Asked whether he accepted that, Mr Heseltine said: 'Yes I do . . . This is the culmination perhaps of 100 years of cultural separation of many aspects of our society and the manufacturing base.'
The Prime Minister - who first signalled the higher priority for manufacturing in the Independent - was masterminding a dialogue on the report right across
government, Mr Heseltine said.
Robin Cook, Labour's trade and industry spokesman, told a Labour conference in Scotland: 'The report confirms . . . if the present trend continues, this government will have fewer people at work making things than we have people out of work making nothing. That is the shame that Britain faces.'
It will intensify the pressure on the Chancellor for action on unemployment. Sir Edward Heath, the Conservative former Prime Minister, and Gordon Brown, the Labour spokesman on treasury affairs, were united during the BBC Breakfast with Frost show in demanding that action on unemployment be the centrepiece of the Budget strategy.

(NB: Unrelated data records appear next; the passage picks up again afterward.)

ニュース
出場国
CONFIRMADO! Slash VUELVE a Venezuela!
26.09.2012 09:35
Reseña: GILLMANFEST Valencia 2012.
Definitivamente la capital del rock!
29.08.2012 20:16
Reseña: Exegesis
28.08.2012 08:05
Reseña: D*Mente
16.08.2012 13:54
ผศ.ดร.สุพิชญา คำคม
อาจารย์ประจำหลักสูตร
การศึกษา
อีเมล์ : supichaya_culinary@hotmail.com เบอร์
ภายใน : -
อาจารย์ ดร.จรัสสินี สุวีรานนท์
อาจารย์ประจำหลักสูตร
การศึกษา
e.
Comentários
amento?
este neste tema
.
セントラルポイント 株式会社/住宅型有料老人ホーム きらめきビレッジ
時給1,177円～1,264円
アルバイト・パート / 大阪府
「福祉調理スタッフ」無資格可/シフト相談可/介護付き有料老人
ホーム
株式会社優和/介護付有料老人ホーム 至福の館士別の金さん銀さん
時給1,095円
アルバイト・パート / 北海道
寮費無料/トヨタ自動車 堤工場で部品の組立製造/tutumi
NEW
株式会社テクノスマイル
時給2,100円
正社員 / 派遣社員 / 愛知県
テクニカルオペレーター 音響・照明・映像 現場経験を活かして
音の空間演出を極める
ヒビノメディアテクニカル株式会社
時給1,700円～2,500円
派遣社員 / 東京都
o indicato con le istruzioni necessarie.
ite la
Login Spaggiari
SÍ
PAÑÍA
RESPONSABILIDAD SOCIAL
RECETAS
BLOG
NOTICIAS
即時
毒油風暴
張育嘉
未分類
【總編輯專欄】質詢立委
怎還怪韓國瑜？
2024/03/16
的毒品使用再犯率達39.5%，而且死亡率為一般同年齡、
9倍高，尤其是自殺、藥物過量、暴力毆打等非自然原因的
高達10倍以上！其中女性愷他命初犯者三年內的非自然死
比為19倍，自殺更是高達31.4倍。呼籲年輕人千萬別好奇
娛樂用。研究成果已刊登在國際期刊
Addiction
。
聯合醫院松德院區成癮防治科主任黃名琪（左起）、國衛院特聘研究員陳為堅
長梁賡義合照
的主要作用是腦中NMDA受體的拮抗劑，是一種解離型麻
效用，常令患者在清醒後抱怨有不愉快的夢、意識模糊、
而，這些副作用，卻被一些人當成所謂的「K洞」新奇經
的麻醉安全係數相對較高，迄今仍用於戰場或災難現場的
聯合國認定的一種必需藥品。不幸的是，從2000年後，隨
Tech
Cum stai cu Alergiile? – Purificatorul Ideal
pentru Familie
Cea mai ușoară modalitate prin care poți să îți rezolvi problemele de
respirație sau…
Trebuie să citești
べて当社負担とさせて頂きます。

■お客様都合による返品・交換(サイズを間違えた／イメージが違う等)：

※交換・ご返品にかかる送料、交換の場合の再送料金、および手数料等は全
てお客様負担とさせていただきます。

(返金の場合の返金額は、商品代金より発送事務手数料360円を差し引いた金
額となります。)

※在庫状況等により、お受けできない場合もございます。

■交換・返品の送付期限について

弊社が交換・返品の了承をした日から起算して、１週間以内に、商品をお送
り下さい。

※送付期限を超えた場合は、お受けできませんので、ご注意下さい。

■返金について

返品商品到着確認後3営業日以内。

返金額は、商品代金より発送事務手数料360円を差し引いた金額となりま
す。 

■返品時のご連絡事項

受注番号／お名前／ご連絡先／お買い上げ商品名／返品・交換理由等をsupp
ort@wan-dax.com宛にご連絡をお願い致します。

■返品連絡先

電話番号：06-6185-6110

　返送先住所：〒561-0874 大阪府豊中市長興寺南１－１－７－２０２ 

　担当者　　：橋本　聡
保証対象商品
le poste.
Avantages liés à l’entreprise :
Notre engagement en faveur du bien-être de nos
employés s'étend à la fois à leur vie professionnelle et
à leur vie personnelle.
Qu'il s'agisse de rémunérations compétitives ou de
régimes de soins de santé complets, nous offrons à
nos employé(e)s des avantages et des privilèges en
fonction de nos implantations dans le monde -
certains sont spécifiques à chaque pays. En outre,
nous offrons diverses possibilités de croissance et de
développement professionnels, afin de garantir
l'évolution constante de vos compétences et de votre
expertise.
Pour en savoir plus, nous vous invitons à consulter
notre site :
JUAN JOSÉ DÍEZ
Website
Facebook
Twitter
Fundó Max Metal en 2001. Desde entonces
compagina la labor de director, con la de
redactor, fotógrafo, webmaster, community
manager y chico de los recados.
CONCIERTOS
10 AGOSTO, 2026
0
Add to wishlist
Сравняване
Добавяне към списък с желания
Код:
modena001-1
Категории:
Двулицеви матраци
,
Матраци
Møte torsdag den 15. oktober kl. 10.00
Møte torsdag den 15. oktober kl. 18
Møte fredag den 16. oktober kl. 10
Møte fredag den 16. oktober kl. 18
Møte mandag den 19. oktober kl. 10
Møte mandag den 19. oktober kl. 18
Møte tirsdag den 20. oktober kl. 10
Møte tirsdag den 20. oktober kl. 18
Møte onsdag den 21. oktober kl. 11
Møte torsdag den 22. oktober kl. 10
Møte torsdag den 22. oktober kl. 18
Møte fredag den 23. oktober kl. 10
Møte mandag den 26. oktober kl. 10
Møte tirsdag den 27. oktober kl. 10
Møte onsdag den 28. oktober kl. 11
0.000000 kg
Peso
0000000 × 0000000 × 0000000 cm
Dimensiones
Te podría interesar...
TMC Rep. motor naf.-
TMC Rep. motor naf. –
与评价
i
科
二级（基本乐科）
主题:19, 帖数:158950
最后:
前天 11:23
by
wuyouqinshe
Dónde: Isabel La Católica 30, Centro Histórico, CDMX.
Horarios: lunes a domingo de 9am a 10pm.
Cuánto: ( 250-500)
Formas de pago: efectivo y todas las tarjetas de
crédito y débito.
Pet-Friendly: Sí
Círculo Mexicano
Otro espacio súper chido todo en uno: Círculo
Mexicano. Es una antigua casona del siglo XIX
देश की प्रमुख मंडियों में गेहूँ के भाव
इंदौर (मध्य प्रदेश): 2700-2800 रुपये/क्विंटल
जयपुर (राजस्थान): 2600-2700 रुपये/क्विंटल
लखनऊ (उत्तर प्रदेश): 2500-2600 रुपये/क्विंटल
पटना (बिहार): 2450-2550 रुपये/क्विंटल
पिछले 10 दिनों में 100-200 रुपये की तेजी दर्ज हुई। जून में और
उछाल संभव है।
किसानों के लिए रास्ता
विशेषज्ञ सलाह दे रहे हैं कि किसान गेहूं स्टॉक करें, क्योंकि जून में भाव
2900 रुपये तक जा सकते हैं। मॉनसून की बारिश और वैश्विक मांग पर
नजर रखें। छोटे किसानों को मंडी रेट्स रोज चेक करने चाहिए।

'Whatever he does about taxes, I do not think people will really regain confidence until unemployment stops rising. People who fear for their jobs will not spend money and will not invest,' said Sir
Mr Brown said 'the major challenge' for Mr Lamont would be measures for the long-term jobless and those under 25 on the unemployment register. He also accused the Chancellor of seeking alibis in his interview in the Independent on Sunday yesterday.
There were clear hints that the tax increases will be more modest than feared. One Cabinet source said: 'He has got two Budgets this year. The most important thing is not to stop the recovery.'
The small net tax rise will be presented as a first step in a long- term programme of attacking the Government's spiralling budget deficit, forecast last November to reach pounds 37bn in this financial year.
Apart from the promised rise in motoring taxes to pay for the cut in car tax announced in November, Mr Lamont is thought to have considered three main options in his quest for more revenue:
A rise in employees' and employers' National Insurance contributions of 1 percentage point. The Chancellor has also considered stealing some of the Labour Party's clothes by levying the employees' 1 per cent increase even on incomes above the pounds 420 per week NICs ceiling.
An extension of VAT at 5 per cent to items such as books, children's clothes and fuel.
An reduction in the effective value of mortgage tax relief.
Last autumn the Chancellor deferred an increase in NICs only because of the severity of the recession. But he is now expected to point to the strength of car sales, high-street spending, the money supply and survey evidence about business and consumer confidence as proof that the recovery is genuinely under way.
The Chancellor's tax-raising measures in this Budget may foreshadow much more wide-ranging plans to extend the VAT base in the November Budget.